Let us pray: O Gracious Father, there is no father on earth that can compare with you. You tell us that you discipline those you love, and we feel your discipline in our lives when we do not walk in your ways. We know you love us. We can hear you calling us to repentance. Forgive us for neglecting those things that you call us to cherish. Forgive us for approaching you haphazardly. Forgive us for pretending that we are something that we are not. Help us to live at peace with you by living in holy obedience to you. We do not want to incur your wrath for who could stand against it? (For those who have not said yes to the Lord’s call, please pray this prayer): Father, Son, and Holy Spirit, I do not really understand who you are, but today I believe by faith in what you have done. Jesus, thank you for dying on the cross to save me from the power of sin in my life. I open my heart to you, today, and I invite you to come in and commune with me.
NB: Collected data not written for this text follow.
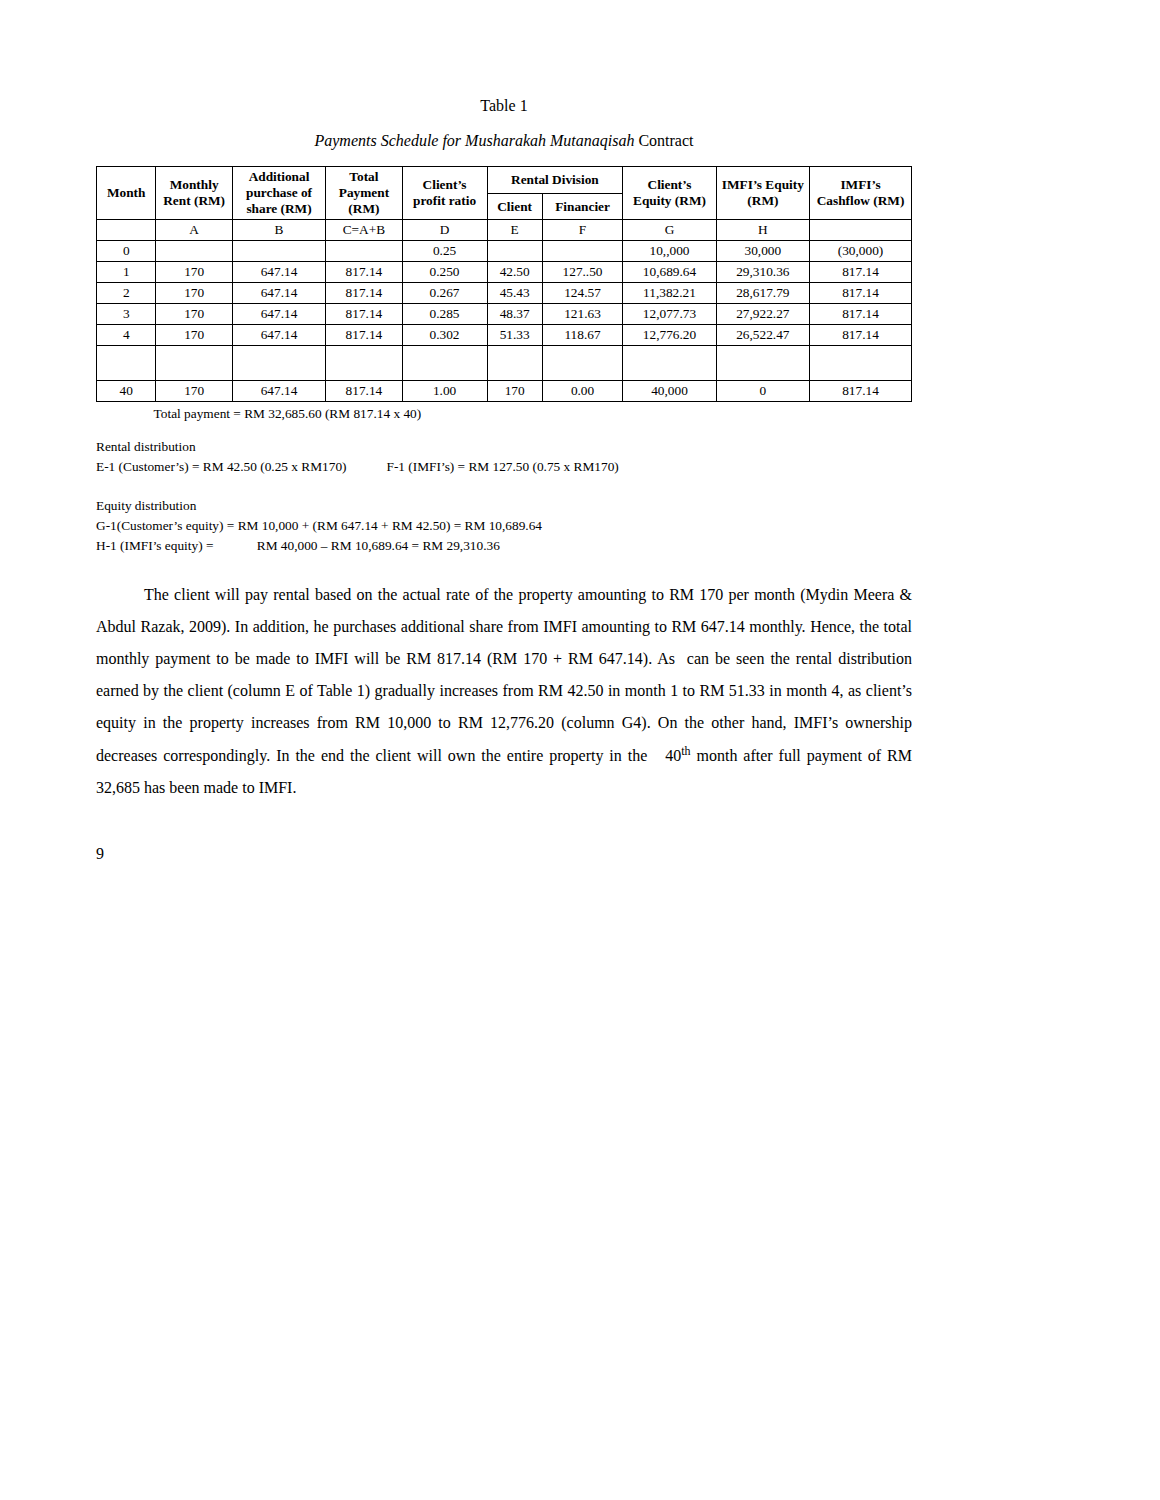Table 1
Payments Schedule for Musharakah Mutanaqisah Contract
| Month | Monthly Rent (RM) | Additional purchase of share (RM) | Total Payment (RM) | Client’s profit ratio | Rental Division | Client’s Equity (RM) | IMFI’s Equity (RM) | IMFI’s Cashflow (RM) |
| --- | --- | --- | --- | --- | --- | --- | --- | --- |
| Client | Financier |
| | A | B | C=A+B | D | E | F | G | H | |
| 0 | | | | 0.25 | | | 10,,000 | 30,000 | (30,000) |
| 1 | 170 | 647.14 | 817.14 | 0.250 | 42.50 | 127..50 | 10,689.64 | 29,310.36 | 817.14 |
| 2 | 170 | 647.14 | 817.14 | 0.267 | 45.43 | 124.57 | 11,382.21 | 28,617.79 | 817.14 |
| 3 | 170 | 647.14 | 817.14 | 0.285 | 48.37 | 121.63 | 12,077.73 | 27,922.27 | 817.14 |
| 4 | 170 | 647.14 | 817.14 | 0.302 | 51.33 | 118.67 | 12,776.20 | 26,522.47 | 817.14 |
| 40 | 170 | 647.14 | 817.14 | 1.00 | 170 | 0.00 | 40,000 | 0 | 817.14 |
Total payment = RM 32,685.60 (RM 817.14 x 40)
Rental distribution
E-1 (Customer’s) = RM 42.50 (0.25 x RM170) F-1 (IMFI’s) = RM 127.50 (0.75 x RM170)
Equity distribution
G-1(Customer’s equity) = RM 10,000 + (RM 647.14 + RM 42.50) = RM 10,689.64
H-1 (IMFI’s equity) = RM 40,000 – RM 10,689.64 = RM 29,310.36
The client will pay rental based on the actual rate of the property amounting to RM 170 per month (Mydin Meera & Abdul Razak, 2009). In addition, he purchases additional share from IMFI amounting to RM 647.14 monthly. Hence, the total monthly payment to be made to IMFI will be RM 817.14 (RM 170 + RM 647.14). As can be seen the rental distribution earned by the client (column E of Table 1) gradually increases from RM 42.50 in month 1 to RM 51.33 in month 4, as client’s equity in the property increases from RM 10,000 to RM 12,776.20 (column G4). On the other hand, IMFI’s ownership decreases correspondingly. In the end the client will own the entire property in the 40th month after full payment of RM 32,685 has been made to IMFI.
9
Clean out all that is unacceptable, and create in me a clean heart. I invite the Holy Spirit to come and fill me so that I can walk in faithfulness in your strength, not in mine. I commit to live from this day forward for the sake of the only one who can give salvation peace for all eternity. This I pray in Jesus’ name, Amen.

As we collect our tithes and offerings this morning, I invite you to reflect on God’s mercy in your life as we listen to Chris Tomlin’s recording, “I Will Rise.”